Salvatore (Amato) makes the momentous decision to sell the little he has and set sail for America, the fabled land of milk and giant carrots. He and his family – his two sons and aging mother – travel across the island from their tiny, dirt-poor village to the port where they will embark for the New World. Thus their story is divided into three acts; the departure, the journey and the arrival, where the sheep will literally be separated from the goats and only those fit to enter the promised land will be allowed to pass.

The film is a dreamy fable of immigration, languidly shot, visually striking. A particularly beautiful image is that of their ship drifting away from the dock; shot from above, the crowd seems to part and then you realise that it’s the crowd on the deck, gradually splitting away from those who remain on the dock. The life they have left behind is all superstition, an almost medieval existence. Now they must journey into the abyss – the steerage conditions are little better than those of the infamous middle passage of transatlantic slave trade, but these people have paid for their tickets.
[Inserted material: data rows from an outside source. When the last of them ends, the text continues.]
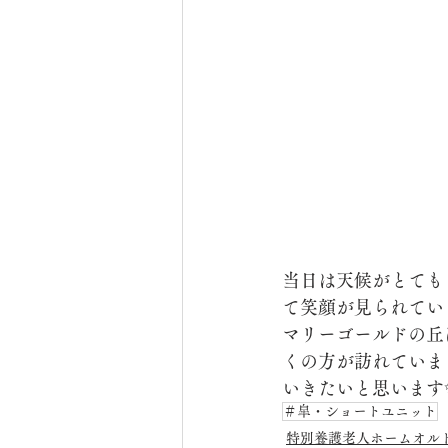
当日は天候がとても
て笑顔が見られてい
マリーゴールドの丘
くの方が訪れていま
いきたいと思います
＃皐・ショートユニット
特別養護老人ホームオル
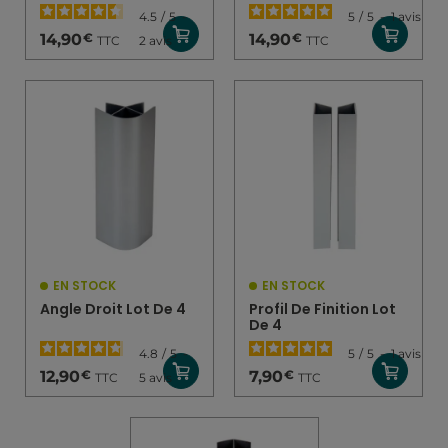
4.5
/
5
-
5
/
5
-
1
avis
€
€
14,90
14,90
TTC
TTC
2
avis
EN STOCK
EN STOCK
Angle Droit Lot De 4
Profil De Finition Lot
De 4
4.8
/
5
-
5
/
5
-
1
avis
€
€
12,90
7,90
TTC
TTC
5
avis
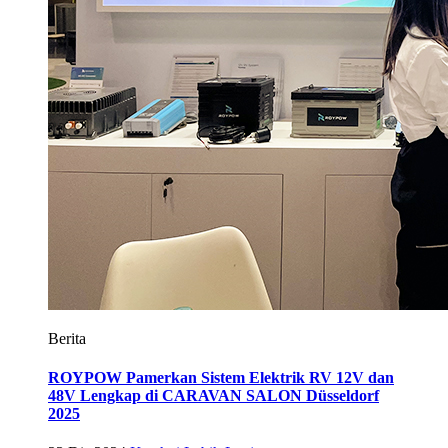
Berita
ROYPOW Pamerkan Sistem Elektrik RV 12V dan
48V Lengkap di CARAVAN SALON Düsseldorf
2025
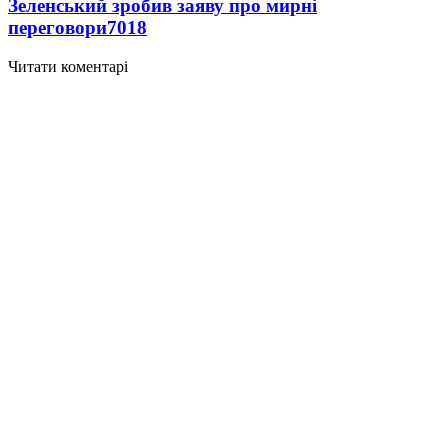
Зеленський зробив заяву про мирні
переговори
7018
Читати коментарі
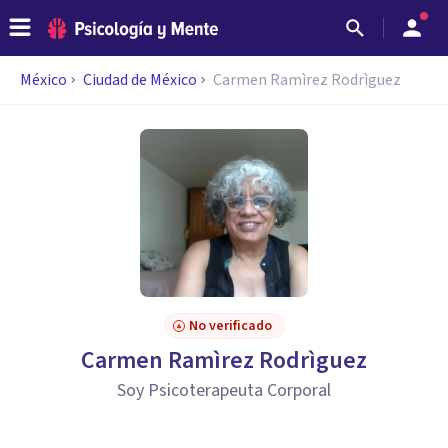
México
Ciudad de México
Carmen Ramìrez Rodrìguez
No verificado
Carmen Ramìrez Rodrìguez
Soy Psicoterapeuta Corporal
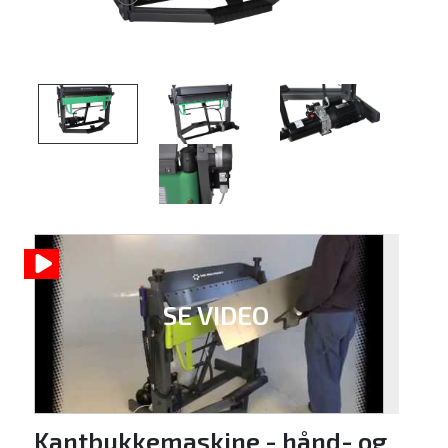
SE VIDEO
Kantbukkemaskine - hånd- og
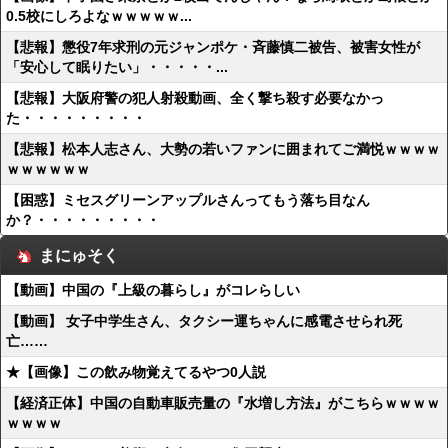
0.5校にしろよなｗｗｗｗｗ...
【悲報】懲役7年求刑の元ジャンポケ・斉藤慎二被告、被害女性が
「安心して眠りたい」・・・・・...
【悲報】大阪府警の犯人射殺動画、全く撃ち殺す必要なかっ
た・・・・・・・・・
【悲報】松本人志さん、大勢の若いファンに囲まれてご満悦ｗｗｗｗ
ｗｗｗｗｗｗ
【困惑】ミセスグリーンアップルさんってもう落ち目なん
か？・・・・・・・・・
まにゅそく
【動画】中国の『上級の暮らし』がコレらしい
【動画】 女子中学生さん、タクシー運ちゃんに感電させられ死
亡……
★【画像】この飲み物覚えてるやつ0人説
【経済正体】中国の自動車販売量の『水増し方法』がこちらｗｗｗｗ
ｗｗｗｗ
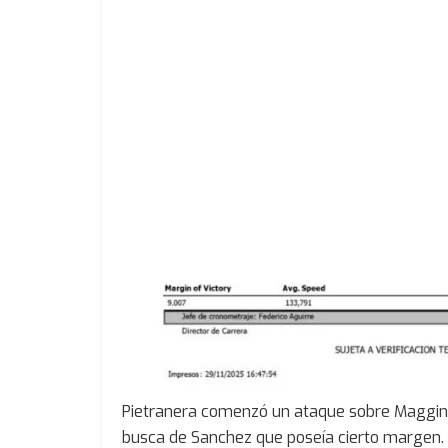
Pietranera comenzó un ataque sobre Maggini 
busca de Sanchez que poseía cierto margen. P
An anomalous figure who soon catches Salvatore’s eye is the mysterious Lucy (Gainsbourg). English-speaking and educated, we never quite find out what she is doing in steerage, and the arranged marriage between her and Salvatore fails to convince. It’s hard not to think that she has been added to the film to increase its appeal to an English speaking audience; despite her status as love interest, she brings little to the story, other than being some sort of symbolic link between the old world and the new. Far more interesting are the cast that Crialese has assembled; much like Inarritu in Babel, he has managed to find some arrestingly wonderful faces among the extras and gets a fine, powerful performance from Vincenzo Amato’s as the brooding paterfamilias.

Most interesting perhaps are the scenes of arrival in America, the emigrants herded like cattle into the ‘Island of Tears’ – Ellis Island – where they are inspected by naval personnel. Inspected for signs of disease or disability; any imperfection that would stop them being a useful citizen of their new country was recorded, and these people would be sent back. The physically sound were subjected to intelligence and aptitude tests – puzzle solving and the like – the first systematic eugenic studies. These modern puzzles, so simple a child could do them, are perplexing for the immigrants; their first shower, after weeks in the smelly hold of the ship, is blissful.